Exceptions sustained.

NOTE BY THE REPORTER. —See Donley v. Tindall, 32 Tex. 43; 8. C., 5 Am. Rep. 234, and note, 241; Willmering v. McGaughey, 30 Iowa, 205; 8. C., 6 Am. Rep. 673, and note, 687. In the note to Donley v. Tindall, supra, three rules are laid down for the admission of parol evidence to explain mercantile contracts.

The third rule, which is the one applicable to and followed by the principal case, is thus stated:

The conversations and acts of parties to a contract, at and about the time of the making of the contract, as well as subsequent to the making of the contract, are admissible in evidence to show what sense the parties attached to any term or phrase used in the contract, which is in itself susceptible of more than one interpretation, or which, viewed in the light of the evidence explanatory of the subject-matter, the relations of the parties, and the surrounding circumstances, may reasonably be susceptible of more than one interpretation

The principal authorities on this proposition are the following: Birch v. Depeyster, 1 Starkie, 167, 1816. This was an action of assumpsit brought by the owners of an India ship against the captain for the amount of freight received by him. By the contract between the parties, the defendant was to receive a stipulated sum in lieu of privilege and primage. The freight claimed had been earned in respect of goods carried in the cabin, and the principal question was, whether the terms of the contract excluded all right on the part of the captain to use the cabin for the carriage of goods on his own account. On the part of the defendant it was proposed to give in evidence a conversation between the parties before the agreement was entered into, in the course of which it had been expressly stated by the plaintiff, that the defendant was to have the use of the cabin entirely to himself. For the plaintiff it was contended that no evidence was admissible by way of explanation. except as to the general meaning of the term privilege in mercantile understanding. GIBBS, C. J.: "The distinction which you take is, that evidence may be received to show what the mercantile part of the nation mean by the term 'privilege' just as you would look into a dictionary in order to ascertain the meaning of a word, and that it must then be taken to have been used by the parties in its mercantile and established sense. But I think that the word 'privilege' is of so indeterminate a signification that I must receive this evidence. It is certainly evidence, and in the way in which it is offered falls within the general current of mercantile understanding, since they had, previous to the agreement a conversation on the subject of privilege; to this extent it is evidence if not further, and if the term has been used in different trades in different ways, the conversation is evidence to show in which sense it was used on the present occasion." The conversation was then admitted and being to the effect stated, was held to be decisive of the case.

## Supplied data
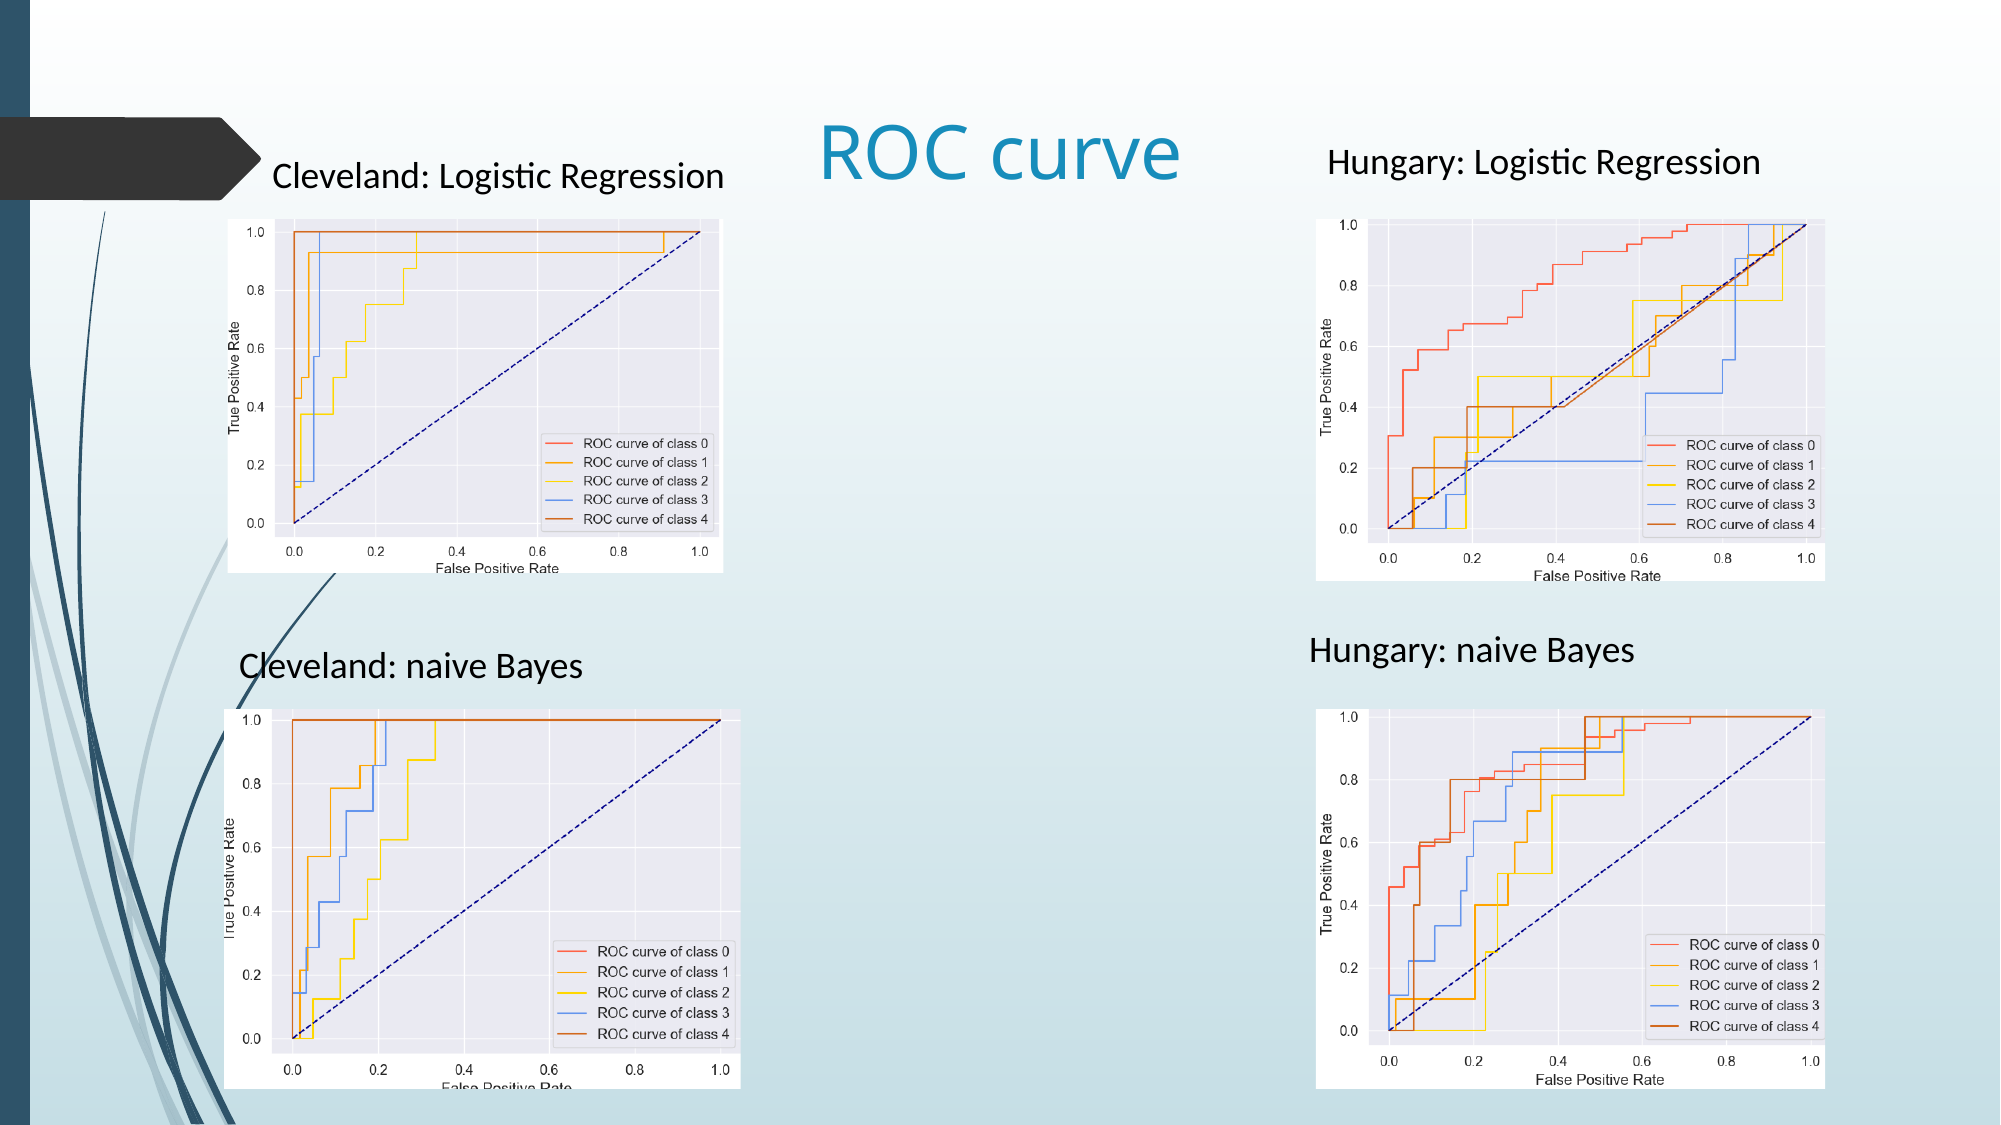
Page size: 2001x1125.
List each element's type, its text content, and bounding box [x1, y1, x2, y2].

## Instructions for the task
In the reporter's note on parol evidence, what did the plaintiff in Birch v. Depeyster expressly state in the conversation before the agreement?

## Task solution
The plaintiff stated that the defendant was to have the use of the cabin entirely to himself.